SYRACUSE -- Syracuse Police say they have a simple message for those with outstanding warrants who think they can avoid the law.
Sergeant John Savage heads up the Syracuse Police Department's Outstanding Warrants Squad. "If you have an outstanding warrant we are going to go after you. It may not be today it may not be tomorrow but we are aggressively going after active warrants," he says.
Aggressively going after active warrants often times means going into some of the toughest areas in the city. A danger officers like Deputy Marshal Robert Rosato are well aware of. "These people know that they are wanted and they're probably going to jail. It just takes that one situation where they pull a gun and it's your life on the line,” Rosato says.

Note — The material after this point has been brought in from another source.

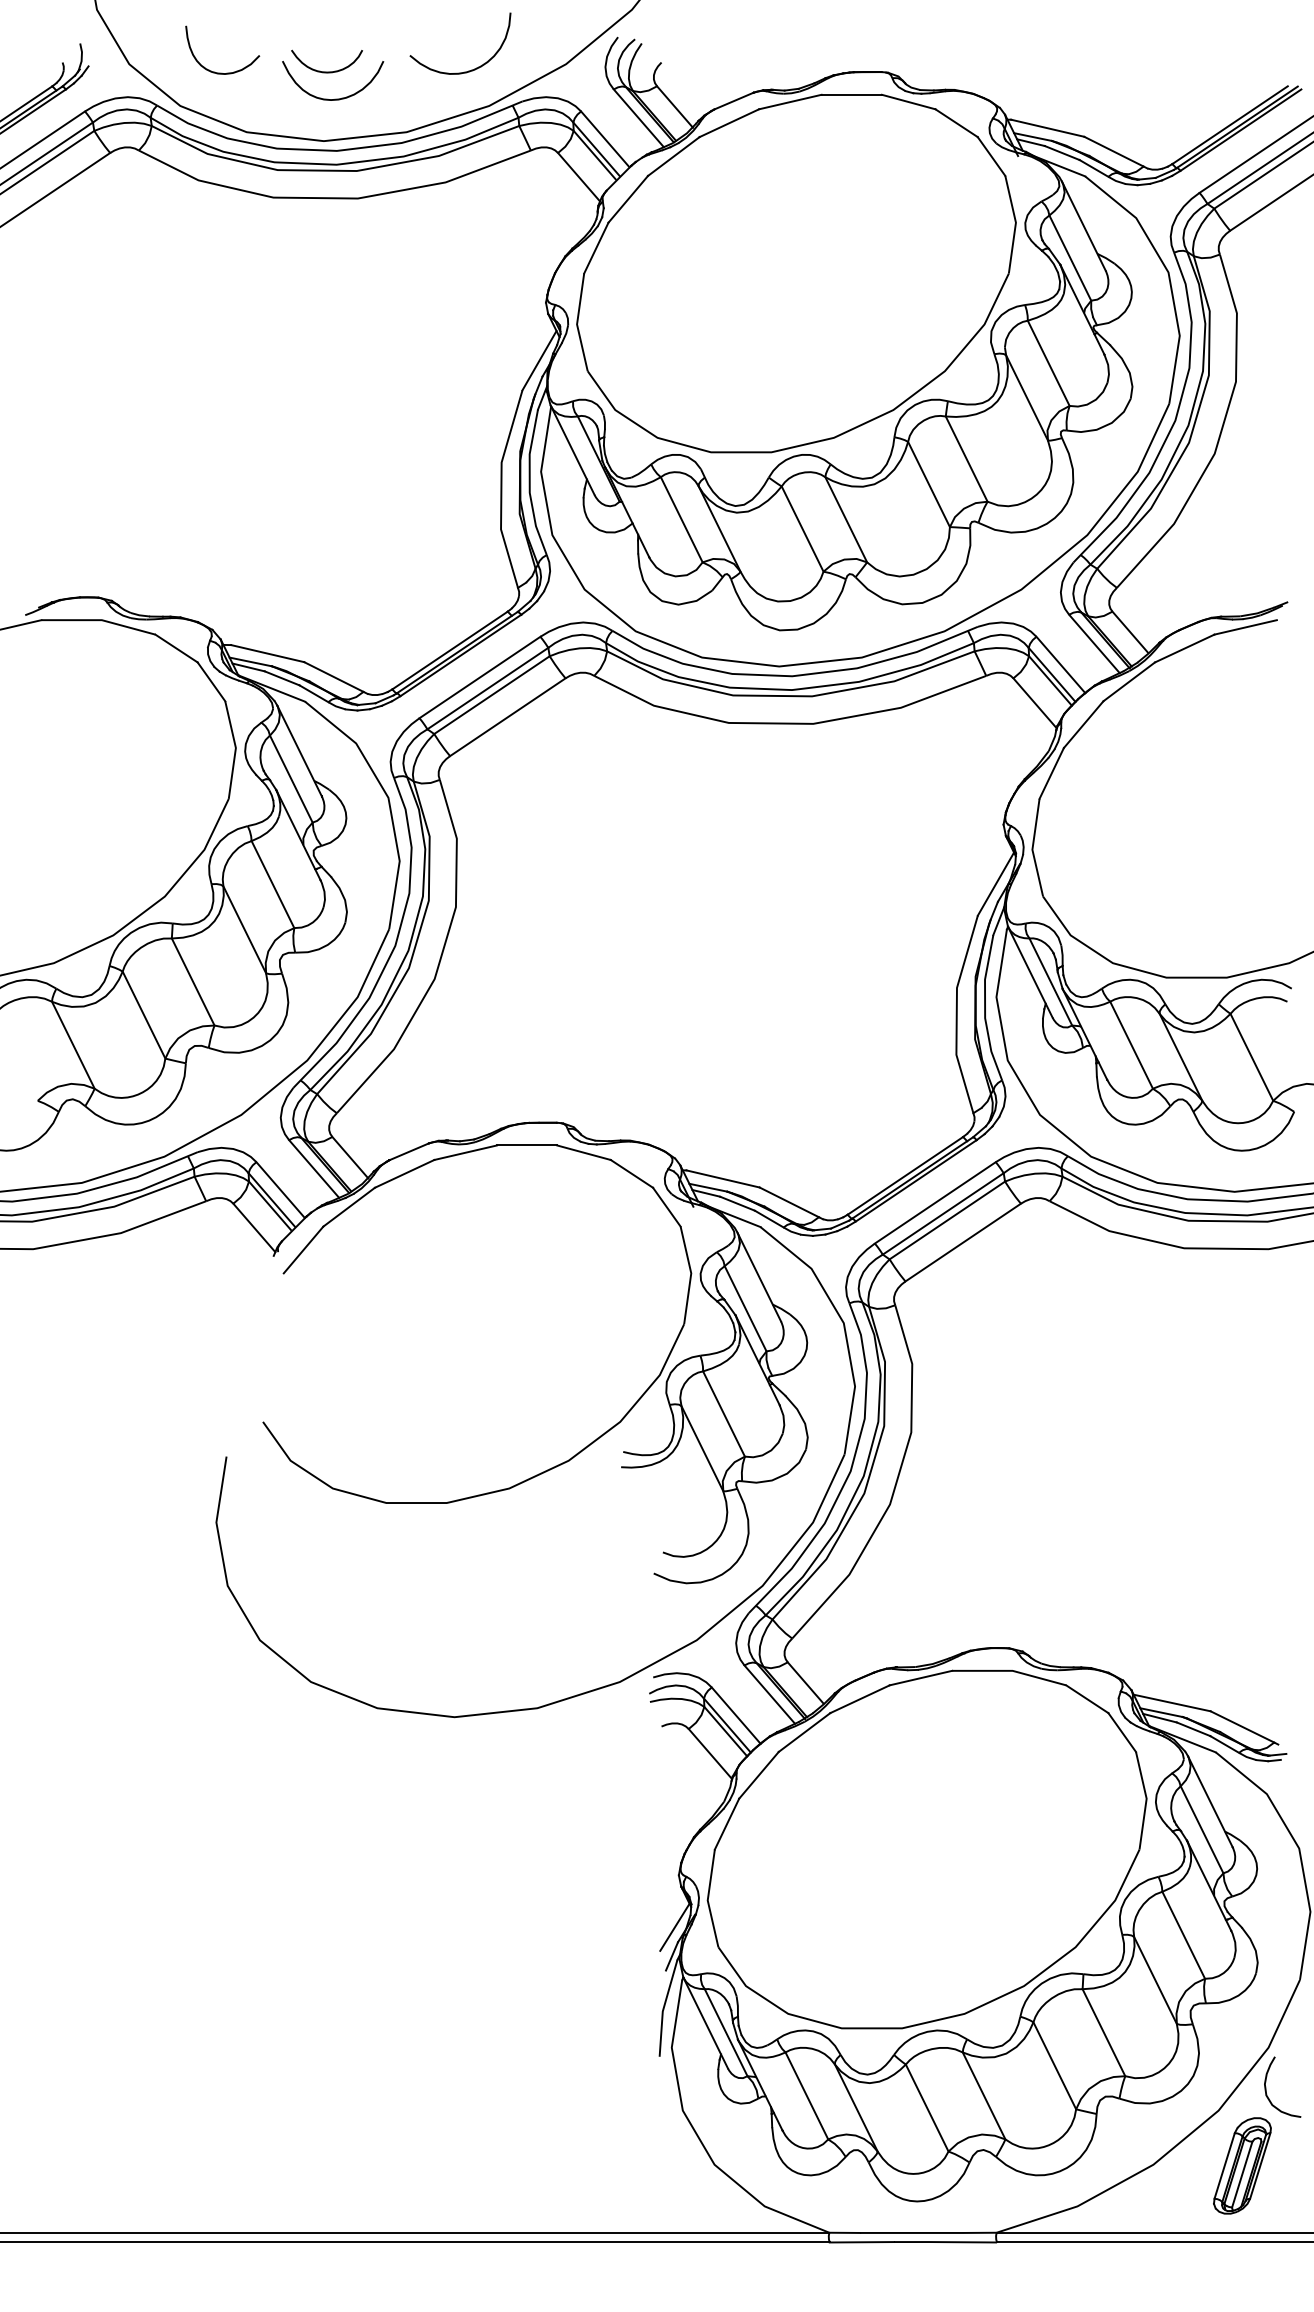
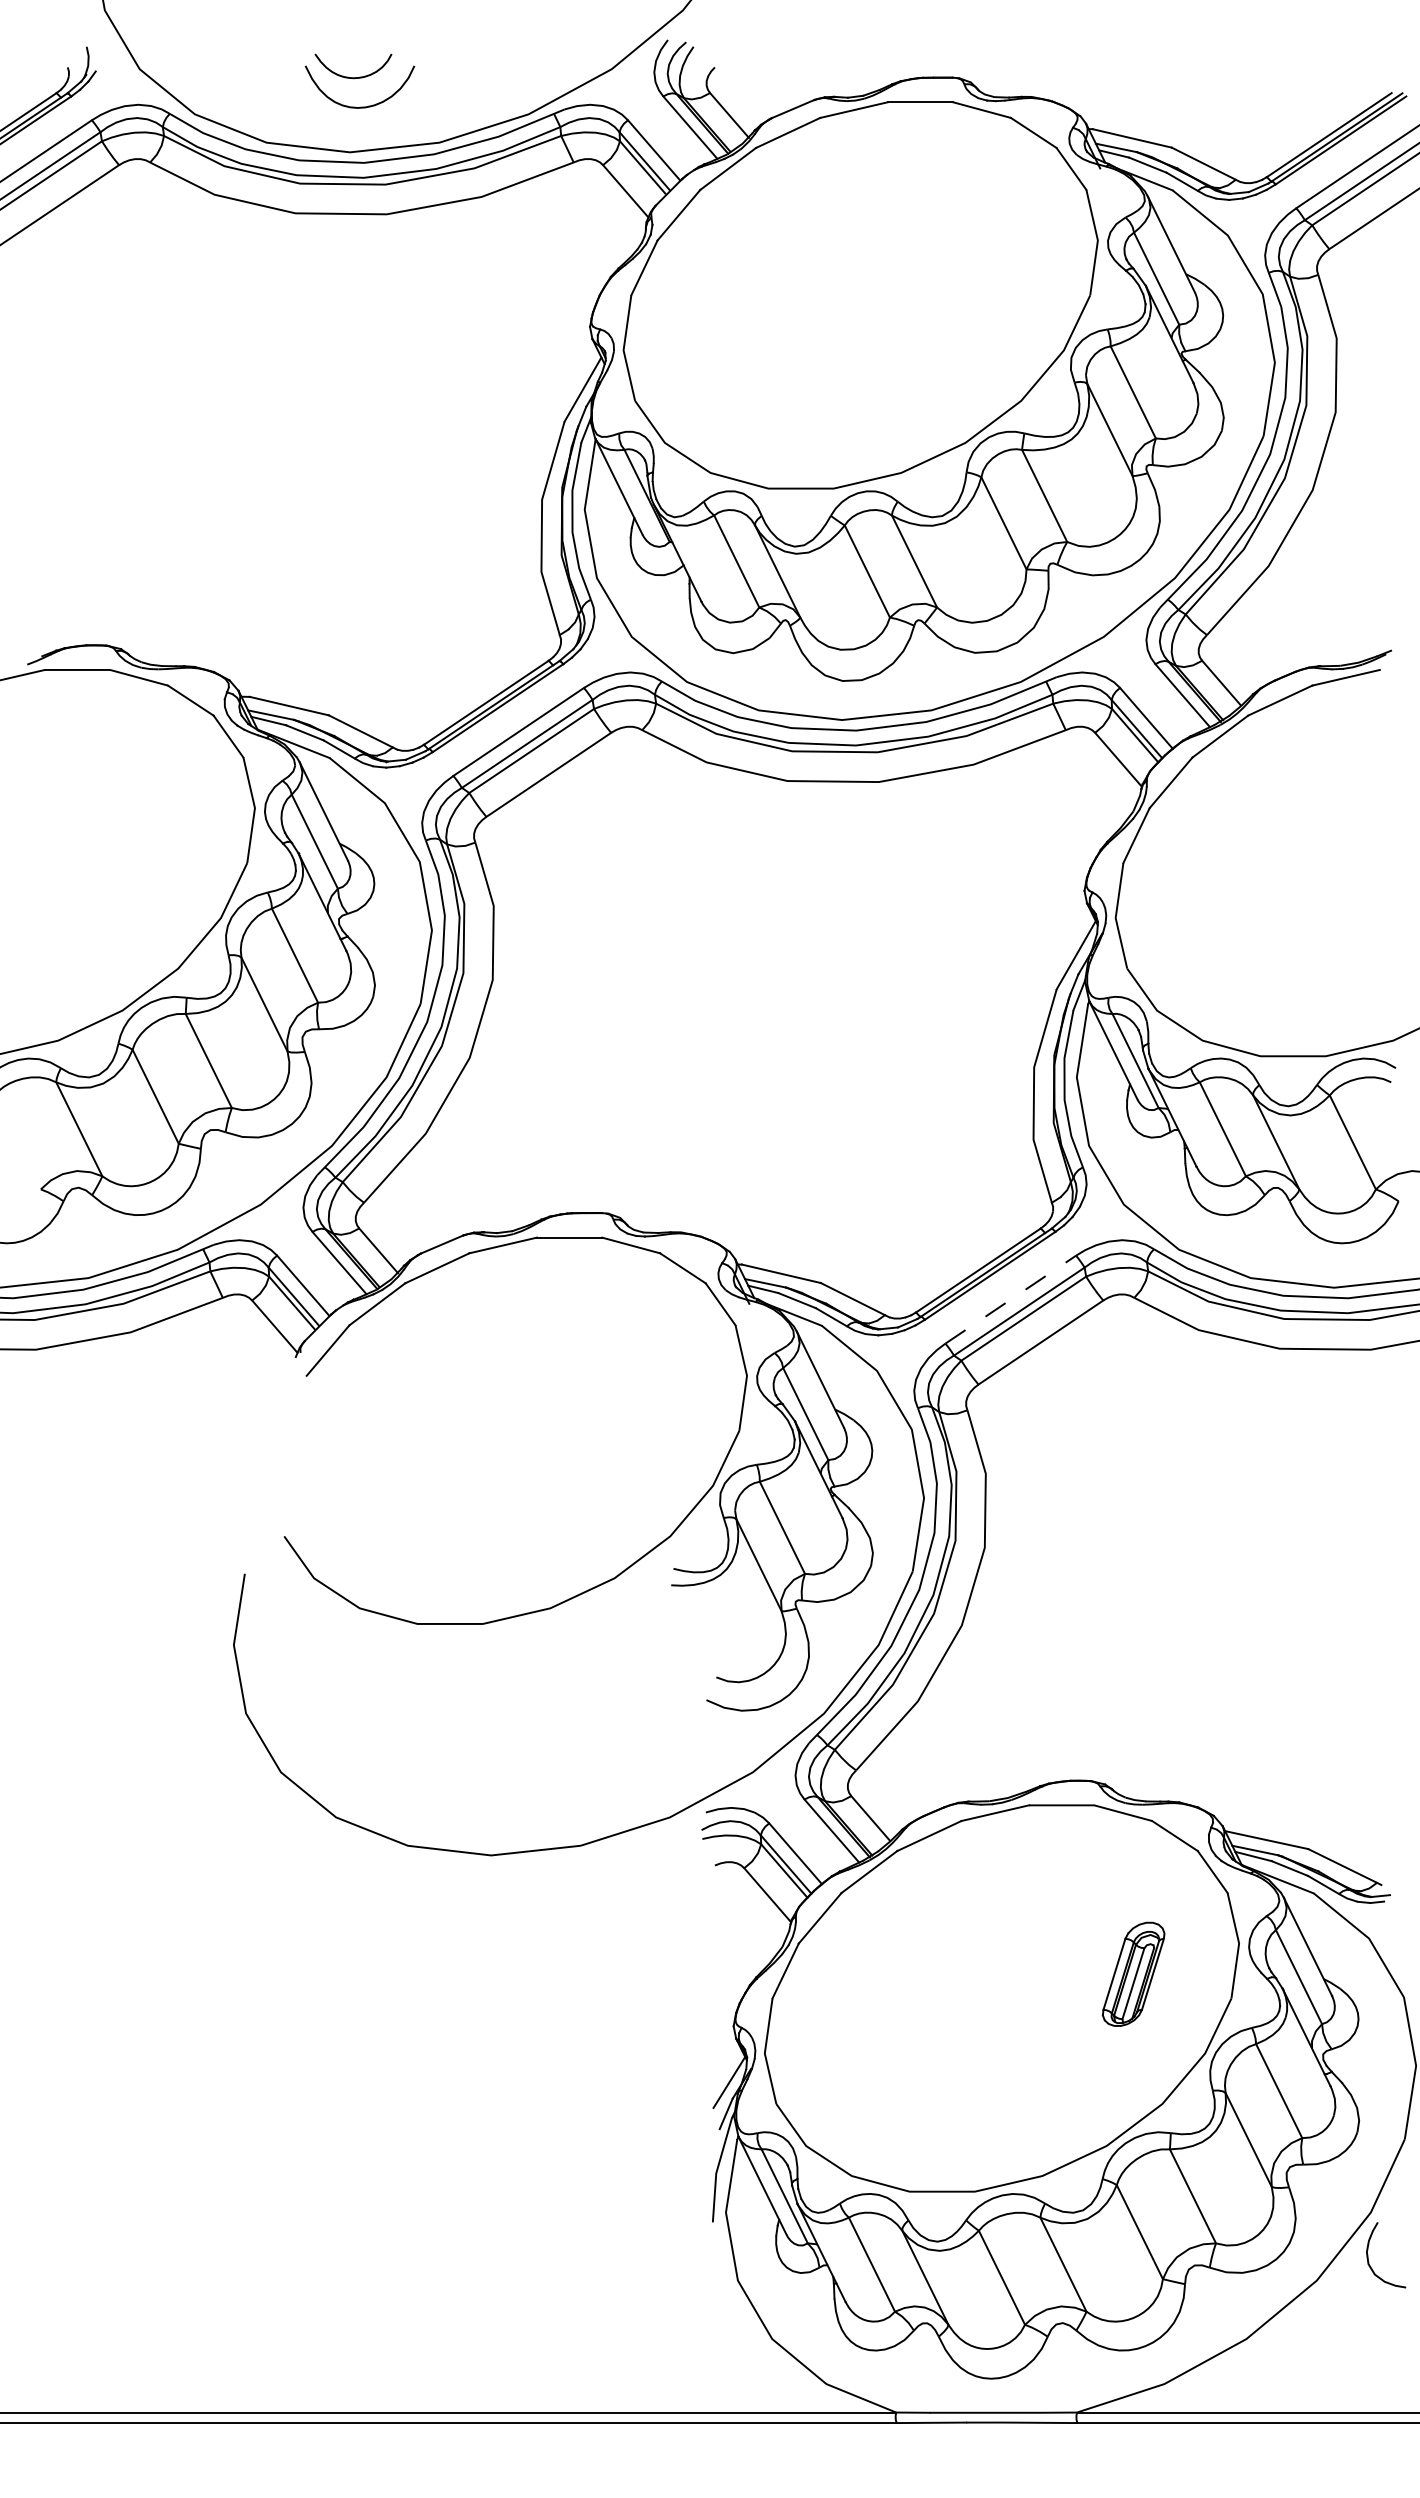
curve: (470, 70) -> (508, 75), removed
curve: (216, 71) -> (233, 77), removed
line: (935, 1202) -> (1010, 1299), solid -> dashed
part: (1242, 2165) -> (1133, 1973), moved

As they approach a house on the city's south side, officers fan out and call for back up. After a short search the suspect, a man police say is a known gang member with two outstanding warrants, is arrested and taken away. The officers on the street are part of a larger task force of more than 70 federal, state, and local law enforcement agencies who have joined forces this week for “Operation Rolling Thunder”.
Sgt. Savage says having so many officers on the streets has been a big help. "Just having those officers out there looking for people has also driven people into our office and the city court office to turn themselves in," he says.
Everyone with outstanding warrants had a chance to turn themselves two months ago as part of “Operation Safe Surrender”. More than three hundred people with outstanding warrants did just that.
Syracuse Police spokesman Sgt. Tom Connellan says those that didn't are now paying the price. "We warned people that we'd be coming and there is a lot of people that didn't believe us or were quite surprised to see us," he says.